EXERCISE REQUIREMENTS ▸ Output, word for word, every line from the line with "Meld deg på" through the final line of the data below.

________

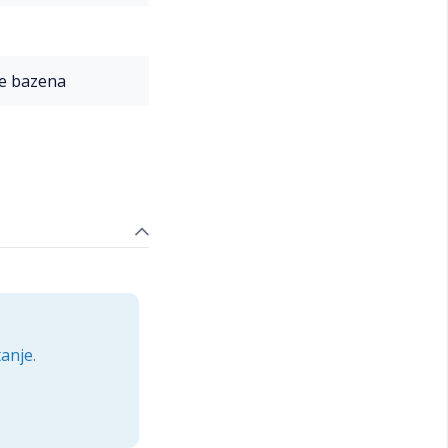
e bazena
anje.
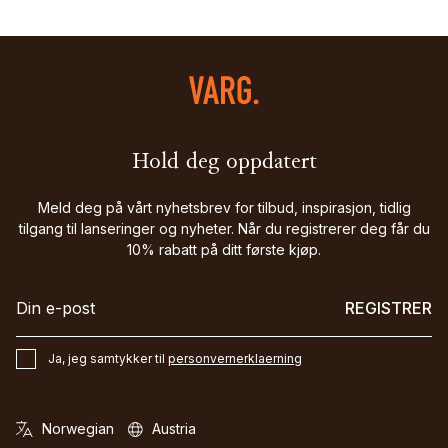
Hold deg oppdatert
Meld deg på vårt nyhetsbrev for tilbud, inspirasjon, tidlig
tilgang til lanseringer og nyheter. Når du registrerer deg får du
10% rabatt på ditt første kjøp.
REGISTRER
Ja, jeg samtykker til
personvernerklaerning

________

OUTPUT ▸
Meld deg på vårt nyhetsbrev for tilbud, inspirasjon, tidlig
tilgang til lanseringer og nyheter. Når du registrerer deg får du
10% rabatt på ditt første kjøp.
REGISTRER
Ja, jeg samtykker til
personvernerklaerning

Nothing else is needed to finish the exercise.